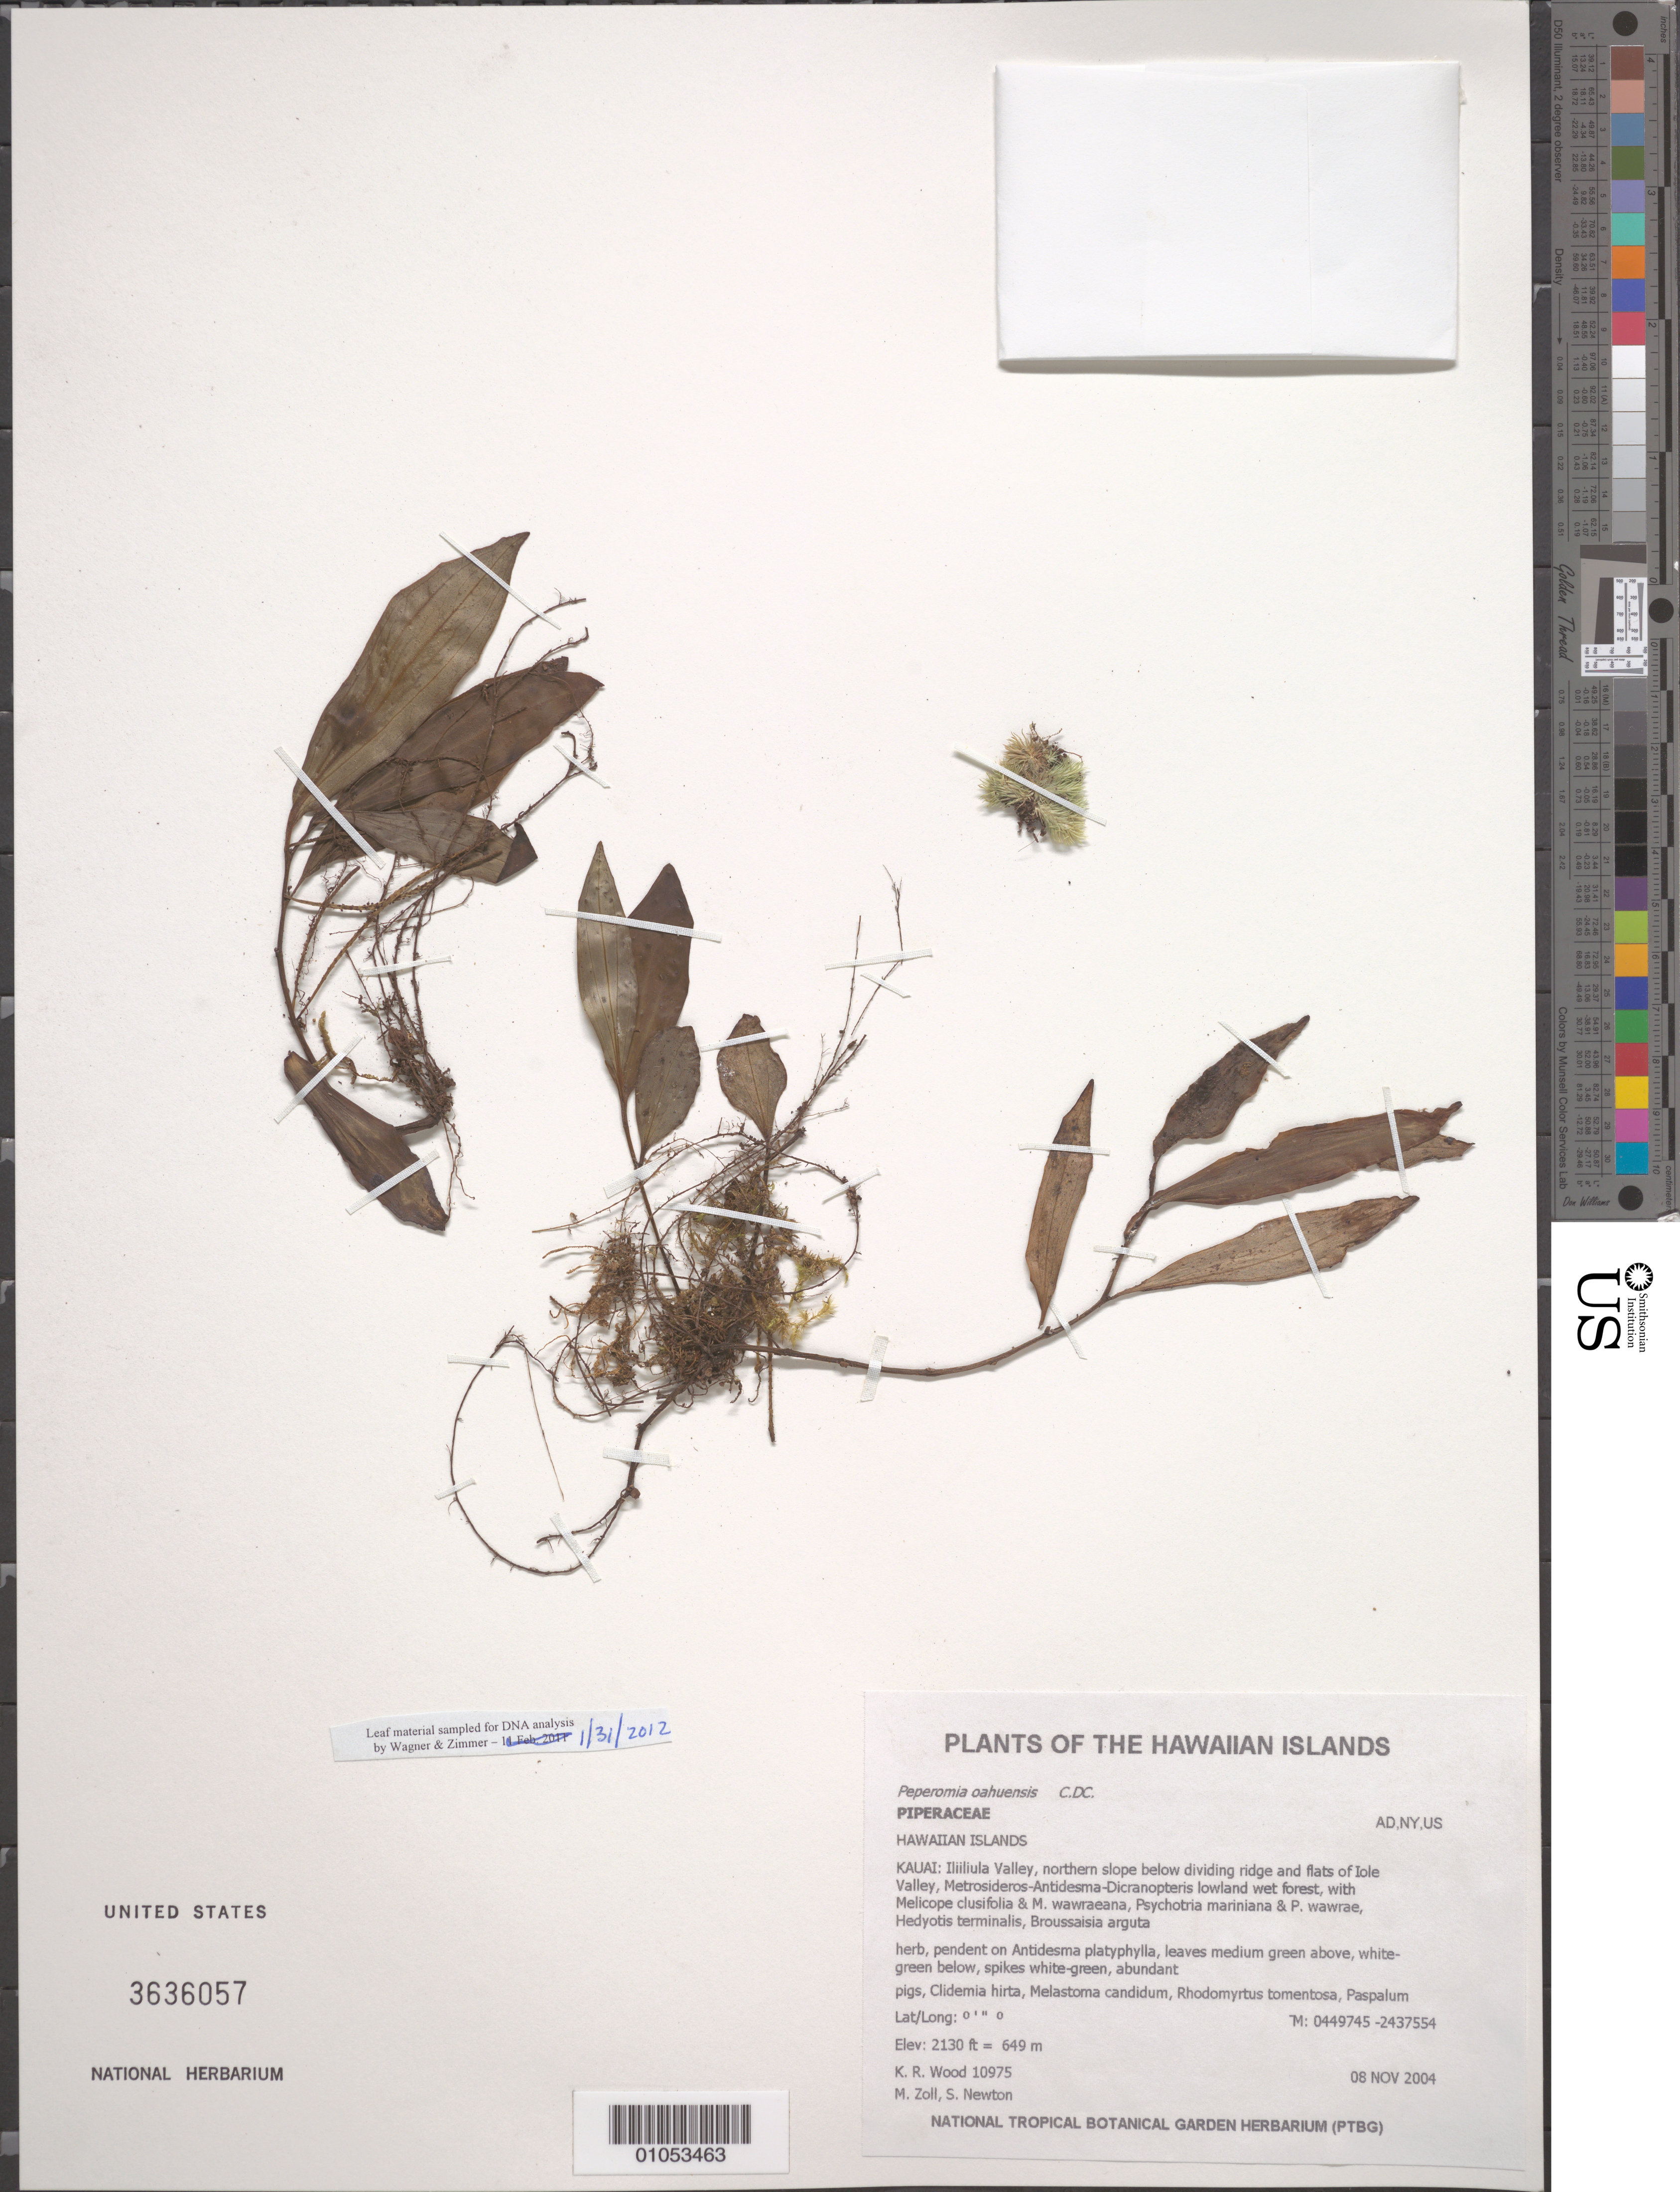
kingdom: Plantae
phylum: Tracheophyta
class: Magnoliopsida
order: Piperales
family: Piperaceae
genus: Peperomia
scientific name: Peperomia oahuensis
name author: C. DC.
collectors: K. R. Wood, M. Zoll & S. Newton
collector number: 10975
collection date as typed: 8 Nov 2004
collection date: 2004-11-08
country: United States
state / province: Hawaii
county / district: Kaui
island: Kaua'i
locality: Iliiliula Valley, northern slope below dividing ridge and flats of Iole Valley.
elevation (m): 649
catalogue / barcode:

..............................

Instruction = Starting at the line that contains "name author: C. DC." and ending at the last line of the records, set out those lines as a JSON list of strings with one string per line and any blank lines omitted.

Worked answer =
[
  "name author: C. DC.",
  "collectors: K. R. Wood, M. Zoll & S. Newton",
  "collector number: 10975",
  "collection date as typed: 8 Nov 2004",
  "collection date: 2004-11-08",
  "country: United States",
  "state / province: Hawaii",
  "county / district: Kaui",
  "island: Kaua'i",
  "locality: Iliiliula Valley, northern slope below dividing ridge and flats of Iole Valley.",
  "elevation (m): 649",
  "catalogue / barcode:"
]